* Records supplied
□ □ □ □ □
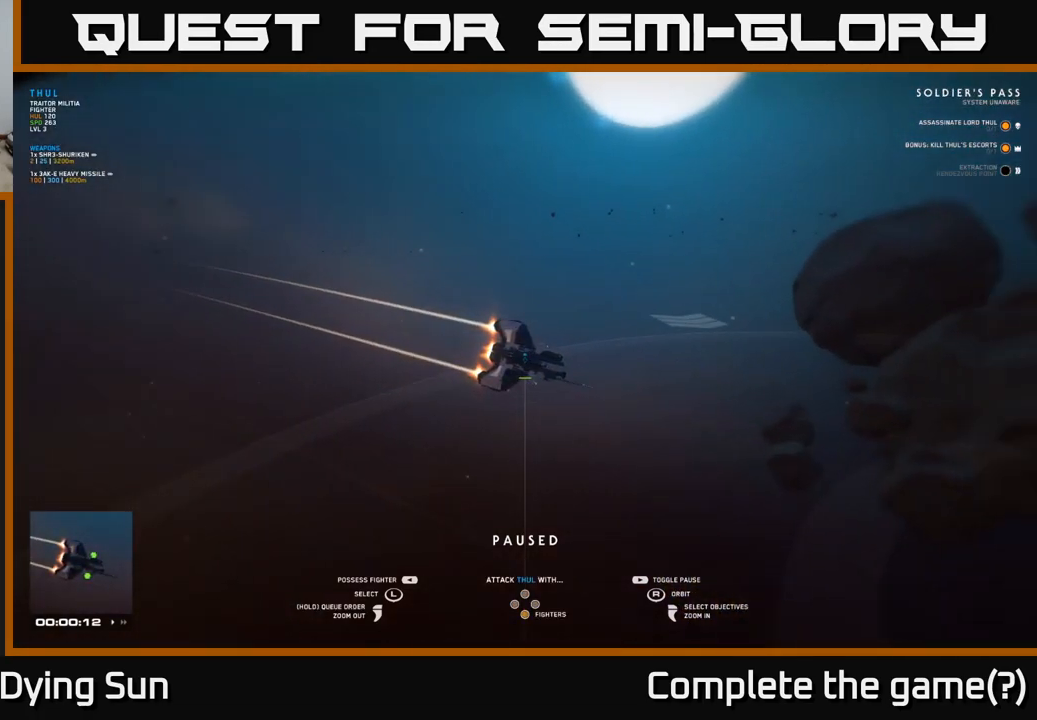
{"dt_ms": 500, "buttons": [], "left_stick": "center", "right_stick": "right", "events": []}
□ □ □ □ □
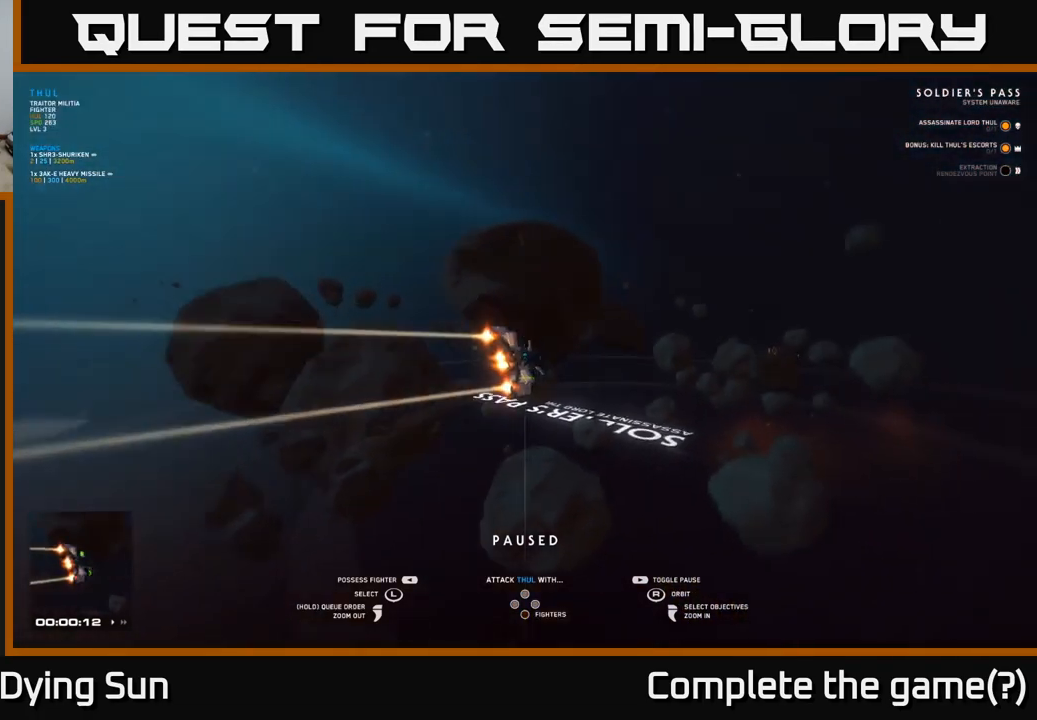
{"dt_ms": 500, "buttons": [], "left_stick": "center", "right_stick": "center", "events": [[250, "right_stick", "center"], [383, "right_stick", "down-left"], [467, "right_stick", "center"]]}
□ □ □ □ □
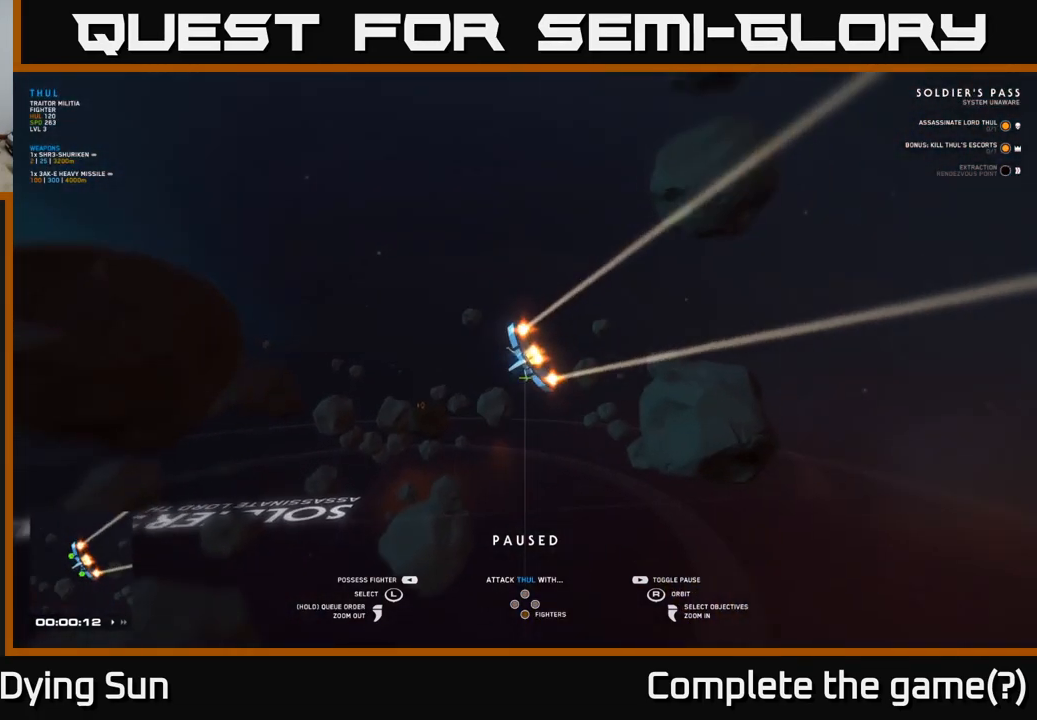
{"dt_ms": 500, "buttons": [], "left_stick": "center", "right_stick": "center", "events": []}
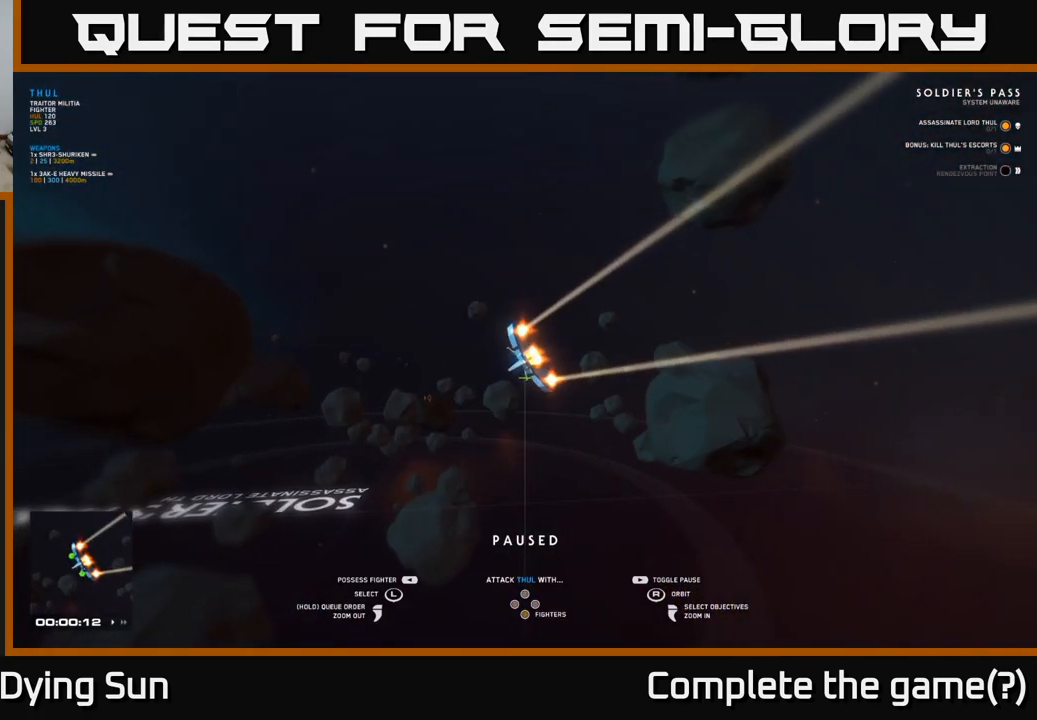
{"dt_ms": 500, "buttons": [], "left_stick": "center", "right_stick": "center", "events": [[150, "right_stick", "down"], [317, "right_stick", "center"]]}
□ □ □ □ □
* Work task
Once you have identified the lines above that contain "down", copy each of them.

* Task solution
{"dt_ms": 500, "buttons": [], "left_stick": "center", "right_stick": "center", "events": [[250, "right_stick", "center"], [383, "right_stick", "down-left"], [467, "right_stick", "center"]]}
{"dt_ms": 500, "buttons": [], "left_stick": "center", "right_stick": "center", "events": [[150, "right_stick", "down"], [317, "right_stick", "center"]]}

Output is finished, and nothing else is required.